Corona-Impfung in Israel: Dritte Dosis gegen vierte Welle
Während anderswo noch geprüft wird, hat Israel mit der dritten Impfung seiner Bürger*innen begonnen. Doch viele Menschen sind skeptisch.
Überall im Land werden derzeit heftige Konflikte zum Thema Maskenpflicht ausgetragen, die vor wenigen Wochen zumindest auf dem Papier wieder eingeführt wurde. In den letzten anderthalb Jahren wurde hier die Kunst perfektioniert, strenge Maßnahmen zu treffen, an die sich dann nur Wenige halten.
Als erstes Land hat Israel Anfang der Woche damit begonnen, Menschen ab 60 Jahren mit einer dritten Impfdosis gegen das Coronavirus zu impfen. Dies gilt für diejenigen, die vor mindestens fünf Monaten ihre zweite Impfdosis erhalten haben.
Obwohl die US-Arzneimittelbehörde FDA laut der New York Times erst im September grünes Licht für diesen Schritt geben will und sowohl Risiken als auch die Effizienz noch nicht genügend erforscht sind, war die Auffrischungsimpfung mit dem Biontech/Pfizer-Präparat von einem israelischen Expertenteam empfohlen worden.
Alter oder Delta?
Die Kampagne geht in rasantem Tempo voran: Rund 155.000 Israelis haben ihre Drittimpfung bereits erhalten, von insgesamt 1,2 Millionen Impfberechtigten haben 200.000 in den kommenden Tagen einen Termin.

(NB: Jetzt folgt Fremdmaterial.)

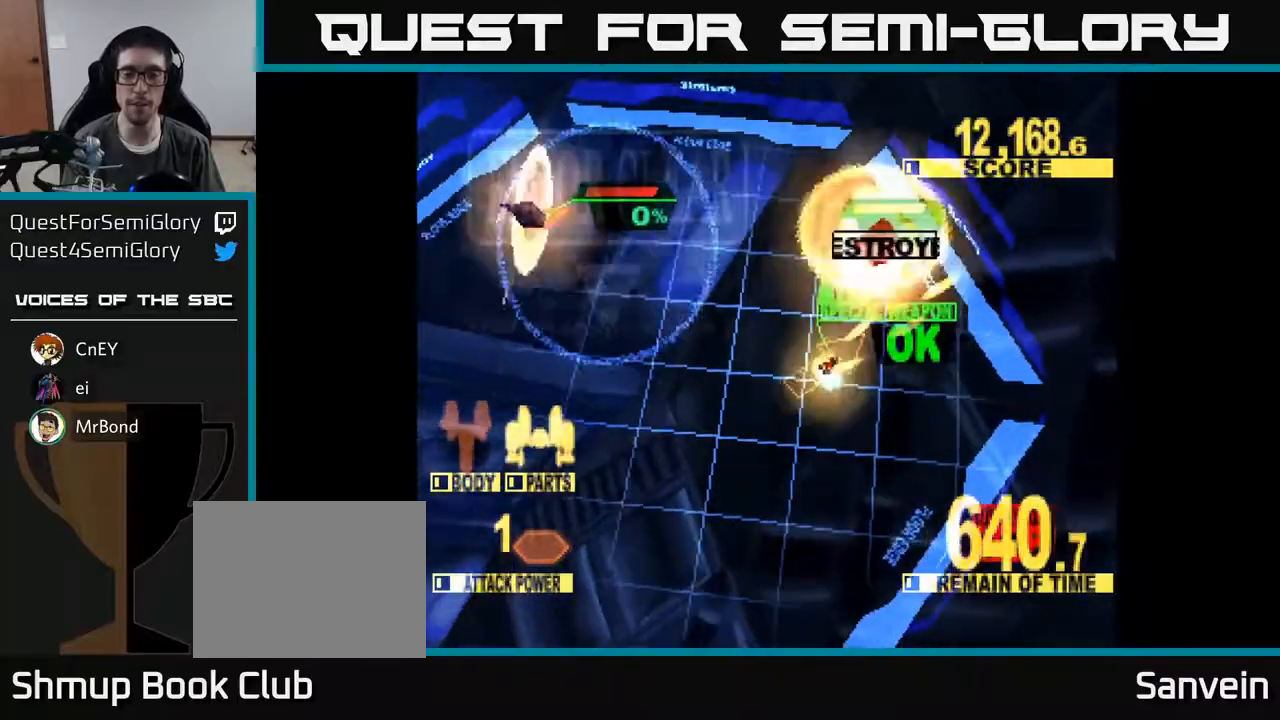
{"buttons": ["X"], "right_stick": "center", "events": [[350, "DPAD_UP", "up"]]}
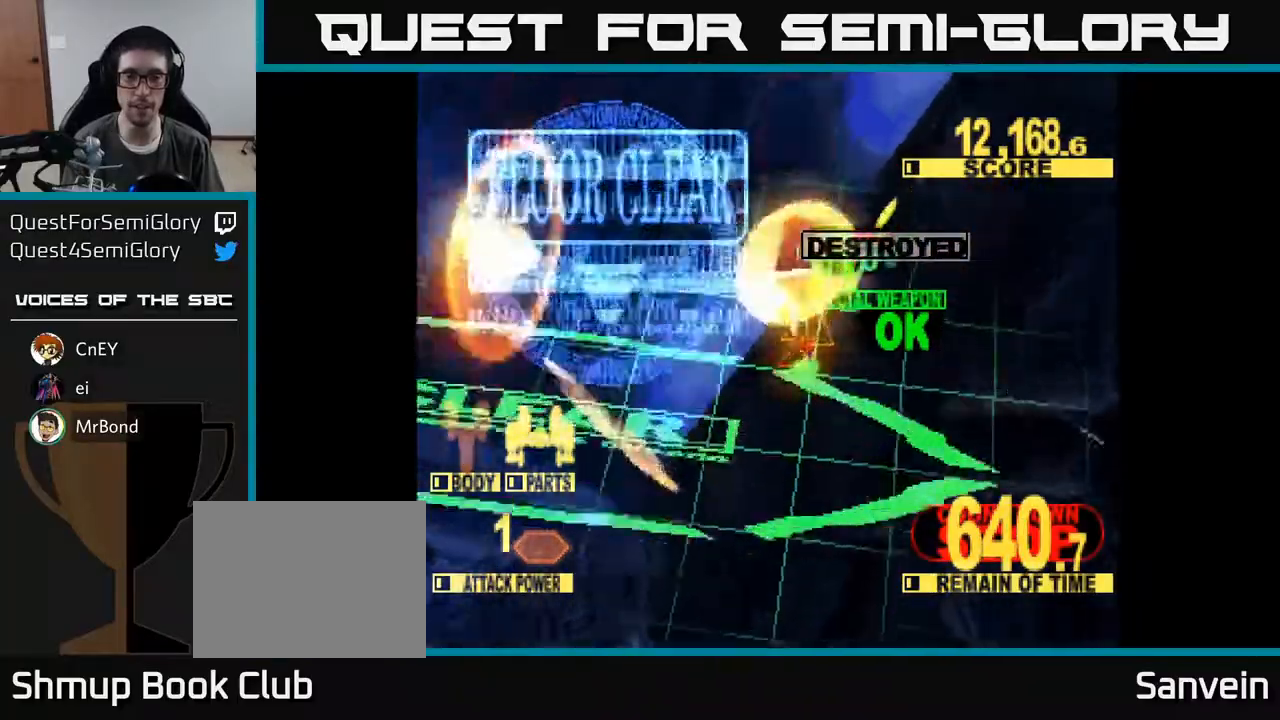
{"buttons": ["A", "X"], "right_stick": "center", "events": [[33, "X", "up"], [133, "DPAD_UP", "down"], [167, "DPAD_RIGHT", "down"], [183, "X", "down"], [233, "DPAD_RIGHT", "up"], [317, "DPAD_UP", "up"], [450, "A", "down"]]}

Eldar Nir, 34, aus Tel Aviv
Derweil steigt die Zahl der Neuansteckungen an. Diesen Montag wurden fast 4.000 vermerkt, die Anzahl der ernsthaft Erkrankten verdoppelte sich innerhalb einer Woche auf 221. Es ist der höchste Wert seit März. Das Gesundheitsministerium berichtet, rund die Hälfte aller Neuerkrankungen betreffe Geimpfte.

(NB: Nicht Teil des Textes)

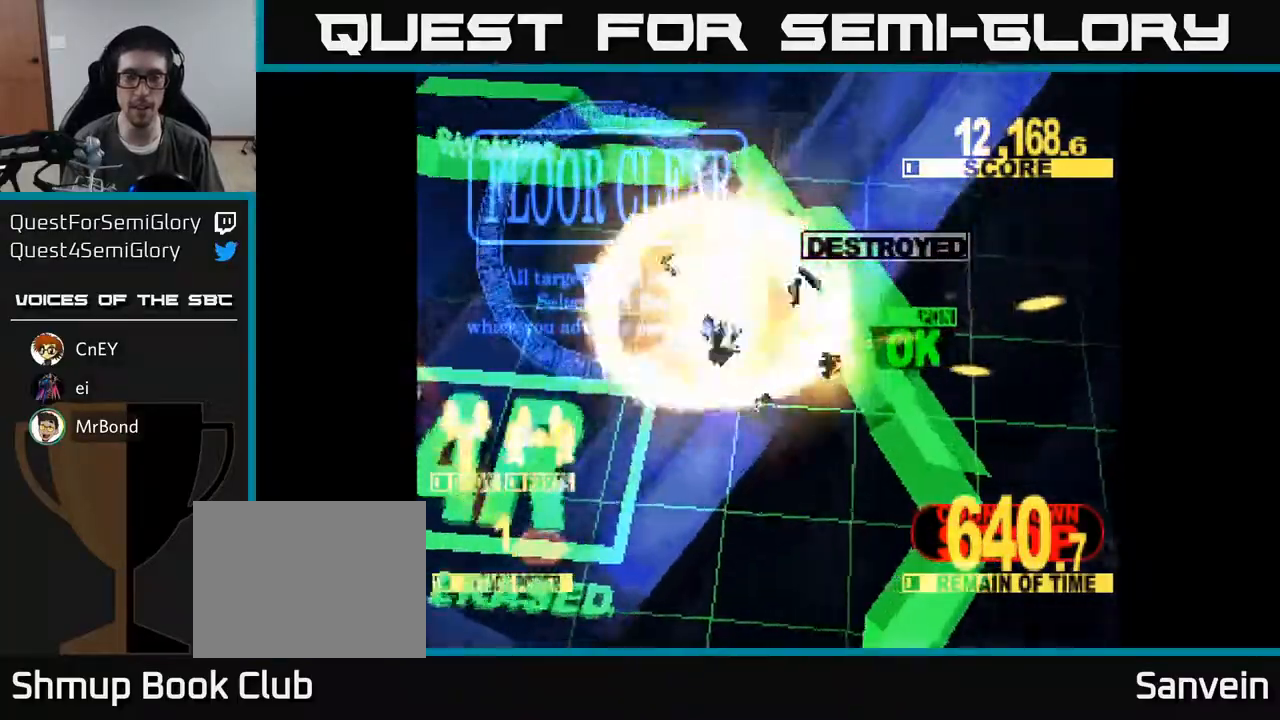
{"buttons": ["X"], "right_stick": "center", "events": [[200, "X", "up"], [283, "X", "down"], [317, "A", "up"], [350, "DPAD_UP", "down"], [483, "DPAD_UP", "up"]]}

„Die 1-Million-Dollar-Frage war für uns in den letzten Wochen: Sind ältere Menschen aufgrund eines schwächeren Immunsystems anfälliger für die aggressive Deltamutation oder schwindet der Impfeffekt, wenn die Impfung längere Zeit zurückliegt?“ Laut Sharon Alroy-Preis, der Direktorin des öffentlichen Gesundheitswesens in Israel, weisen Studien auf einen schwindenden Impfeffekt bei allen Altersgruppen hin, was eine Auffrischimpfung nötig macht.
Obwohl es weniger zu Schwererkrankungen kommt, liege der Impfschutz bei unter 40 Prozent – das bedeutet, man ist zwar vor schweren Erkrankungen geschützt, aber nicht unbedingt vor einer Infektion.
Israels Impfskeptiker
Beinahe 58 Prozent der 9,3 Millionen Israelis sind vollständig geimpft. Lange Zeit galt das Land als Impfweltmeister und verkündete stolz den Sieg über das Virus. In Großbritannien sind mittlerweile über 71 Prozent der Bevölkerung geimpft.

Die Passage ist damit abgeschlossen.